Climate Change is Taking Hold in the West

The latest U.S. winter outlook spells trouble for dry California and Hawaii. While the nation’s two largest cities may have a chance at weather-permitting rain over the next few days, the remainder of the West and the entire South and Southwest are under siege in the new year’s early days.

“The good news is the pattern is much better developed and better understood now than when the climate outlook was revised just earlier this year,” said Michael Mann, director of the Earth System Science Center at Penn State in University Park, Pa.

When viewed broadly, climate change is taking hold everywhere, Mann said.

“Our model runs suggest that by the second week there, precipitation totals will be down in the West, up in the Pacific and elsewhere,” said Mann, who oversees the global climate models that have dominated public opinion and political discourse since their inception in the 1980s.

“The implication is that, for the most part, we have got three or so storms here that have the potential for some precipitation in the next couple days,” Mann said. “But our model runs suggest that the precipitation potential is very, very small, even for these storms.”

Still, the forecast is dire.

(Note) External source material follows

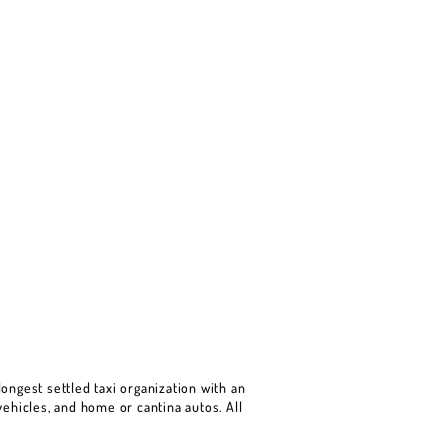
ongest settled taxi organization with an
ehicles, and home or cantina autos. All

Most models show that as the world warms, the frequency of storms, the severity of the storms, their intensity and duration will all increase.

The latest U.S. winter outlook for the Western Hemisphere spells trouble for dry California and Hawaii.

In fact, the outlook for all of the West and most of the South and Southwest is in jeopardy.

A majority of this winter’s major winter storms are expected to occur in parts of the U.S. and Canada, where there’s a large concentration of trees and other vegetation needed to sustain the storms that produce precipitation. As a result, much of the Western region is expected to have a dry year, Mann said.

“However, it’s more likely than not that there will be some precipitation over the next couple of days,” said Mann, who also is the director of U.S. Global Change Research Program, the nation’s leading research center on the role of global climate change on the nation’s major weather and climate issues. “It’s still anybody’s guess as to how much there could be, but it is probably unlikely for the West.”